How many lines below contain the word "middle"? Give only the number.
(Data section Opens)
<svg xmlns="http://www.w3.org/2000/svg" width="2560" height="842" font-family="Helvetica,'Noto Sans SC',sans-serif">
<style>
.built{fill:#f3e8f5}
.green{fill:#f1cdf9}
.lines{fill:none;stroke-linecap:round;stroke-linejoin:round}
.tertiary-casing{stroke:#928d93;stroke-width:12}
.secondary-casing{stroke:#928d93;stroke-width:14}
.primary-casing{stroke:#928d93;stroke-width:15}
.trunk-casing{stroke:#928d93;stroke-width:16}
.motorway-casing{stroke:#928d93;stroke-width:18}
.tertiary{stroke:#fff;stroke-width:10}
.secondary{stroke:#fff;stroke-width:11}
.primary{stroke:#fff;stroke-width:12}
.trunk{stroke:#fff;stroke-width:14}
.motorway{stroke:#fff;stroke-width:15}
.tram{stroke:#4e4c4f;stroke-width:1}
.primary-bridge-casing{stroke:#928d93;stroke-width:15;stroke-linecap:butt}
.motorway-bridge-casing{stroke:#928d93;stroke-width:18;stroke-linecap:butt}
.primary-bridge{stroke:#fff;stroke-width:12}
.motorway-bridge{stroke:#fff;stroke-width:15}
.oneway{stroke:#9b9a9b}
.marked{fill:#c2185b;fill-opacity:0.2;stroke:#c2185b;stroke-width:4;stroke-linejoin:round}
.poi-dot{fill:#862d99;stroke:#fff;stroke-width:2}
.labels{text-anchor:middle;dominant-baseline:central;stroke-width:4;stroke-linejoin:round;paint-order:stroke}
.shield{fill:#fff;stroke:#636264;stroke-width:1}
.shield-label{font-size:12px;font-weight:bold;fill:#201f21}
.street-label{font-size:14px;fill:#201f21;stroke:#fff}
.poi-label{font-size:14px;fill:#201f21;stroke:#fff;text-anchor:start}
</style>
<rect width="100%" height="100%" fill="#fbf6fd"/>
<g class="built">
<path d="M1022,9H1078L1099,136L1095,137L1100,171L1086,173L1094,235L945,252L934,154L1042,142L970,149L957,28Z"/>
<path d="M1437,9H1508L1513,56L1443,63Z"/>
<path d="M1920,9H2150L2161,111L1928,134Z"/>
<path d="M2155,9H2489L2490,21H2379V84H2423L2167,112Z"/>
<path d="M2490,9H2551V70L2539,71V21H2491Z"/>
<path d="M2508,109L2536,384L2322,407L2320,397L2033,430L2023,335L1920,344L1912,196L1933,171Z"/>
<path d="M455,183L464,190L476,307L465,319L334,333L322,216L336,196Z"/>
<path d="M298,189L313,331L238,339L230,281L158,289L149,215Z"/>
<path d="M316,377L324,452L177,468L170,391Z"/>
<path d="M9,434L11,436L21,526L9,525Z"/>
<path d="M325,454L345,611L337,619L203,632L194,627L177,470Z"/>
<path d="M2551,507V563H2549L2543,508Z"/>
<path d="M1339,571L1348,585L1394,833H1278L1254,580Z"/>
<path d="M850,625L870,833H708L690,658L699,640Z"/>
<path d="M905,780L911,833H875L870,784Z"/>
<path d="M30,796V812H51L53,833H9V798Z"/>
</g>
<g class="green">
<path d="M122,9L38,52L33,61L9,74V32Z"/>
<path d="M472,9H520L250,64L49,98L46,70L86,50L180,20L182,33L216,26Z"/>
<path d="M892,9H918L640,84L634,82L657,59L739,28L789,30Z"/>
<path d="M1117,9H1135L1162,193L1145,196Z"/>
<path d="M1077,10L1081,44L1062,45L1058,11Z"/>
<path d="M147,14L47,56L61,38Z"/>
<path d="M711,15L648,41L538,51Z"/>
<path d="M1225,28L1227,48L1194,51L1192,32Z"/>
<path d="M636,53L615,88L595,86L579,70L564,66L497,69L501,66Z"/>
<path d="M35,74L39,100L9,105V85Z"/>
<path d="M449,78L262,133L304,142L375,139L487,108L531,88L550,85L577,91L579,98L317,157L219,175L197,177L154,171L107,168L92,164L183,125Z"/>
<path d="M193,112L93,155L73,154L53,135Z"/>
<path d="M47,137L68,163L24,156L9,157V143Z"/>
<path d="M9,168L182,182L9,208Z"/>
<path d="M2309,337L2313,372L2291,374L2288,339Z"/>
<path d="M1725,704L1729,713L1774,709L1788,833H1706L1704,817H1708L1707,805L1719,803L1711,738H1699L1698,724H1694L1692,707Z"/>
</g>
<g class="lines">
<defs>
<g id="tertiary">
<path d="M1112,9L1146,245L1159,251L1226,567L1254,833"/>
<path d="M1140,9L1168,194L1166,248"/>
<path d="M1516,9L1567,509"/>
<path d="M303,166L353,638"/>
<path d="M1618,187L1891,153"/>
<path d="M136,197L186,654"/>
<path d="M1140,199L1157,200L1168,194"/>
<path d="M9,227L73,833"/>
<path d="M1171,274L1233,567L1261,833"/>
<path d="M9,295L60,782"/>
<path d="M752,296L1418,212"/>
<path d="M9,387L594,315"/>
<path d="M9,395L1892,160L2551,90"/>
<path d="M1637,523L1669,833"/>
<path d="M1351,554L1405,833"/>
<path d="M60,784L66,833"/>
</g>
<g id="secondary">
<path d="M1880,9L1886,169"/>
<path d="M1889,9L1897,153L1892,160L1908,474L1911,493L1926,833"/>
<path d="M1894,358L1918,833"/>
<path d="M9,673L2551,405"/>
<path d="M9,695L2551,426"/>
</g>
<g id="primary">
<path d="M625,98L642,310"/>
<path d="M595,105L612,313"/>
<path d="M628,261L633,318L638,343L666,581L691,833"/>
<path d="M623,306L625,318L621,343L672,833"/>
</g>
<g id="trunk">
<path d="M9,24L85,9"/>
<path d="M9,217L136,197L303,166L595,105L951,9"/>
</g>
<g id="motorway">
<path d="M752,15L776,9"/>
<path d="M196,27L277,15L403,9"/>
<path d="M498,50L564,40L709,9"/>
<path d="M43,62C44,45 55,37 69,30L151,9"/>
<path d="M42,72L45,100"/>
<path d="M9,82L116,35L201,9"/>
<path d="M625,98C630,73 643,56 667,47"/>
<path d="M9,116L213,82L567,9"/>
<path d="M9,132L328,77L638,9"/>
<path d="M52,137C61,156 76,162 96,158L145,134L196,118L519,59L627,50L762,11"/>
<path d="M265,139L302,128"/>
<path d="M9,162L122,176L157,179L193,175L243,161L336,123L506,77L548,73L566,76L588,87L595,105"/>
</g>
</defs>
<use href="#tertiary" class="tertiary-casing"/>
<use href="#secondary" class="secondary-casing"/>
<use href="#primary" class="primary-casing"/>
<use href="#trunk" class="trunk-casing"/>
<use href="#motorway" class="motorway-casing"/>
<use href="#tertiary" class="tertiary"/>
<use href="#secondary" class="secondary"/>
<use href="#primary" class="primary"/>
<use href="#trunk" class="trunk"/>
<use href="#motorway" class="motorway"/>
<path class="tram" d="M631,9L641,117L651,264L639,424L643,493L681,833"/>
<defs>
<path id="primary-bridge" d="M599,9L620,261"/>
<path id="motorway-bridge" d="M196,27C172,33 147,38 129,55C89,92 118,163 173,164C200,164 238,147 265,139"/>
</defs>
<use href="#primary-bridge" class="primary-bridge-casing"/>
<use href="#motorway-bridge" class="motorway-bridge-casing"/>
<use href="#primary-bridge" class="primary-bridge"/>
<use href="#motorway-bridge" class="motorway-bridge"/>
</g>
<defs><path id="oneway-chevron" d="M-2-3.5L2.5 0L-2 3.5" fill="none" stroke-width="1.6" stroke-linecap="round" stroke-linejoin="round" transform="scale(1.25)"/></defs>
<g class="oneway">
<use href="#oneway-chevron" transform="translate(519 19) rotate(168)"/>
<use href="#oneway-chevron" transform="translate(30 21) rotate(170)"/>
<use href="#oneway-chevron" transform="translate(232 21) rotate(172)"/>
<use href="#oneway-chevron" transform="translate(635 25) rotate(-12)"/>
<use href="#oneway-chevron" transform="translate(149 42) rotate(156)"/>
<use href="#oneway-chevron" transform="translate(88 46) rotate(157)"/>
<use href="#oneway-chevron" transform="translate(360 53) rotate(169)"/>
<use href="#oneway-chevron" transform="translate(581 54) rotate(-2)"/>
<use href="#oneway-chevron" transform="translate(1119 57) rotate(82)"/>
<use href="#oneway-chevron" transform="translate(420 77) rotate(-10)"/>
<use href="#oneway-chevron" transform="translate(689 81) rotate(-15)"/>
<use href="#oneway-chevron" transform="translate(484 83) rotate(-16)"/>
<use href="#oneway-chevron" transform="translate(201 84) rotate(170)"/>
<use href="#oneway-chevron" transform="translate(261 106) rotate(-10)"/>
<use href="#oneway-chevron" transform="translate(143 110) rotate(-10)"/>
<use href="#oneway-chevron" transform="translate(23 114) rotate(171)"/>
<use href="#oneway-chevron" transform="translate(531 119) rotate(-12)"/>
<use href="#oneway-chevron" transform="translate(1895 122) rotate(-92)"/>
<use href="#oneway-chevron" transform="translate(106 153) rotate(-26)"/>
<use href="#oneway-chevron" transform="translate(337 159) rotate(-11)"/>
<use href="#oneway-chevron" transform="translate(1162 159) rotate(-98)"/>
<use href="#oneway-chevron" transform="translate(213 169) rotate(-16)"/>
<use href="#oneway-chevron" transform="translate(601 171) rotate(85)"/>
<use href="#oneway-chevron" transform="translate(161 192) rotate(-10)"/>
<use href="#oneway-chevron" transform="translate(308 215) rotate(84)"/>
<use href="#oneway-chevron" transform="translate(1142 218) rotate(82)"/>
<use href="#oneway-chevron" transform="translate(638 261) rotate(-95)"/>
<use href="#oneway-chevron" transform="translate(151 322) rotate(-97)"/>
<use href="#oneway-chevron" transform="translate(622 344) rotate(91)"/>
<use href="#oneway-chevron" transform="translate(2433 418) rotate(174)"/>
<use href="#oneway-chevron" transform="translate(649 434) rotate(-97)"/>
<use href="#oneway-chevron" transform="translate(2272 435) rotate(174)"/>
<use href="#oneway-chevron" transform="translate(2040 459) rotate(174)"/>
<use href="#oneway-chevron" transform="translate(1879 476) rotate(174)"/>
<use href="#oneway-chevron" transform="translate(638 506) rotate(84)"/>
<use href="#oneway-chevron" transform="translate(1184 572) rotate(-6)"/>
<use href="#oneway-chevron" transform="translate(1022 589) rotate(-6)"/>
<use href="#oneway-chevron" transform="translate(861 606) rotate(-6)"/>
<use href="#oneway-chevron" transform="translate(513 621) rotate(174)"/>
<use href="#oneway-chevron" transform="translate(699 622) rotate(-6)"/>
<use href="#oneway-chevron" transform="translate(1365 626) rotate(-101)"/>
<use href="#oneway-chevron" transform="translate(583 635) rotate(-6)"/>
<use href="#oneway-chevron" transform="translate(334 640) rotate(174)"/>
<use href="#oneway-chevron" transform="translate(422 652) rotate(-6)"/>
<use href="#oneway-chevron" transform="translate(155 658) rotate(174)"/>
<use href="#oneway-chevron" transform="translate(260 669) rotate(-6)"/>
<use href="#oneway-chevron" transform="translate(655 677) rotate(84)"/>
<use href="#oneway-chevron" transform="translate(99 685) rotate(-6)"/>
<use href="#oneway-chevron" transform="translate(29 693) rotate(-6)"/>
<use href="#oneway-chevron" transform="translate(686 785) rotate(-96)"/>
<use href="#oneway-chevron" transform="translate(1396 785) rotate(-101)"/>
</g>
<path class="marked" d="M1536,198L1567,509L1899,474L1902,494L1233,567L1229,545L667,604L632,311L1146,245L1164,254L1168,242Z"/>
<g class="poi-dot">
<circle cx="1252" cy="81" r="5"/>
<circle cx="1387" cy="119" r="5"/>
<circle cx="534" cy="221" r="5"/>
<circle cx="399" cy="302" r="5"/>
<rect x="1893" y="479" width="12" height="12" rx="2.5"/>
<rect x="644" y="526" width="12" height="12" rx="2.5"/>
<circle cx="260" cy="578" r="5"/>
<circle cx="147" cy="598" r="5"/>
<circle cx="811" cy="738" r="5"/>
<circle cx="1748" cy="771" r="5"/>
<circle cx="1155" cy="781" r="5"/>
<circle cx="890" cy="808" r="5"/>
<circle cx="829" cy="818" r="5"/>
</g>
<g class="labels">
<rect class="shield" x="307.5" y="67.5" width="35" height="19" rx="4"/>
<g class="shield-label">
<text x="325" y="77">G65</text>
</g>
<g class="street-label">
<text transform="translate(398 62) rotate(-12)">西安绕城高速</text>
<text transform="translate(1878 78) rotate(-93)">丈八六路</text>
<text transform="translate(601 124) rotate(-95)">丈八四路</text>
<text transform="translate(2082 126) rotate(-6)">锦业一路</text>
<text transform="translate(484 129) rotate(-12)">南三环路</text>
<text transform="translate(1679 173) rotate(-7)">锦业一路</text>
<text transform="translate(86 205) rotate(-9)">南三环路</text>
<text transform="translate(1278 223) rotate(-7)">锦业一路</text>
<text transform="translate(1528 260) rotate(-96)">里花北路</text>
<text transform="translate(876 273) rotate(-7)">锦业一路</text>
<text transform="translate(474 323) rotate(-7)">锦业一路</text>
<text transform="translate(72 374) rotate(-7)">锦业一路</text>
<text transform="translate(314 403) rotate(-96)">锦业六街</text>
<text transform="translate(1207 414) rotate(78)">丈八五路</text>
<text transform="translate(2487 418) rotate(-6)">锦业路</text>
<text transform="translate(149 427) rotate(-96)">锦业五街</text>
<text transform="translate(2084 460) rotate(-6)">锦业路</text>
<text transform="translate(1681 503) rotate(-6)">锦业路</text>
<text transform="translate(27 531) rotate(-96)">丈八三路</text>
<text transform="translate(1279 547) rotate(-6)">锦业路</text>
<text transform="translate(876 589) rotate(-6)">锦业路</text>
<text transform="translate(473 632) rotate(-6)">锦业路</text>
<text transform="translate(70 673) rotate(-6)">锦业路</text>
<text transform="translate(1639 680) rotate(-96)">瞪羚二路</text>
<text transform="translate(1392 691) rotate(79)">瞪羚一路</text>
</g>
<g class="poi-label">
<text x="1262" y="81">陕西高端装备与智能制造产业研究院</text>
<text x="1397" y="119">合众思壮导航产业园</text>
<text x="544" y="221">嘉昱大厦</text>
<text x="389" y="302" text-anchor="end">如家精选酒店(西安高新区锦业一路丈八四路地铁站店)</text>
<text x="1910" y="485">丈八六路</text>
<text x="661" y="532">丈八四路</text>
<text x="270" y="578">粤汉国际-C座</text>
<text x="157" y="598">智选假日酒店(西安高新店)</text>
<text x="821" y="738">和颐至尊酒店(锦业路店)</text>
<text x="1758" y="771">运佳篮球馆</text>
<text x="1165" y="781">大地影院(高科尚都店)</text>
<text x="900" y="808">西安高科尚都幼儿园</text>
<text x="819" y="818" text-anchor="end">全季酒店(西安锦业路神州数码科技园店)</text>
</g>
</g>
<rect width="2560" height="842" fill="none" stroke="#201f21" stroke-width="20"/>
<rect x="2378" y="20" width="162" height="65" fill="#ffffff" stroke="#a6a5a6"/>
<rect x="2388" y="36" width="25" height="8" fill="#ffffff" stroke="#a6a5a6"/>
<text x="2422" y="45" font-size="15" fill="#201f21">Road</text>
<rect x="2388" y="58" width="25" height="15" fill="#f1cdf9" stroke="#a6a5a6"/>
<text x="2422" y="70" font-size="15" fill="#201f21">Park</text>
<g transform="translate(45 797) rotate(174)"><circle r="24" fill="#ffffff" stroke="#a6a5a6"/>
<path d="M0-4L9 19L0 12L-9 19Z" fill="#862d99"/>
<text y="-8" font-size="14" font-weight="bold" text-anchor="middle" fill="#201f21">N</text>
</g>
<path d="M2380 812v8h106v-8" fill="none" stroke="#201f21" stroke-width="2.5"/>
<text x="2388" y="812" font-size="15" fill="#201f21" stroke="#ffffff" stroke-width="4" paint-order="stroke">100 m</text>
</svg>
(Data section Closes)
**Written answer:** 2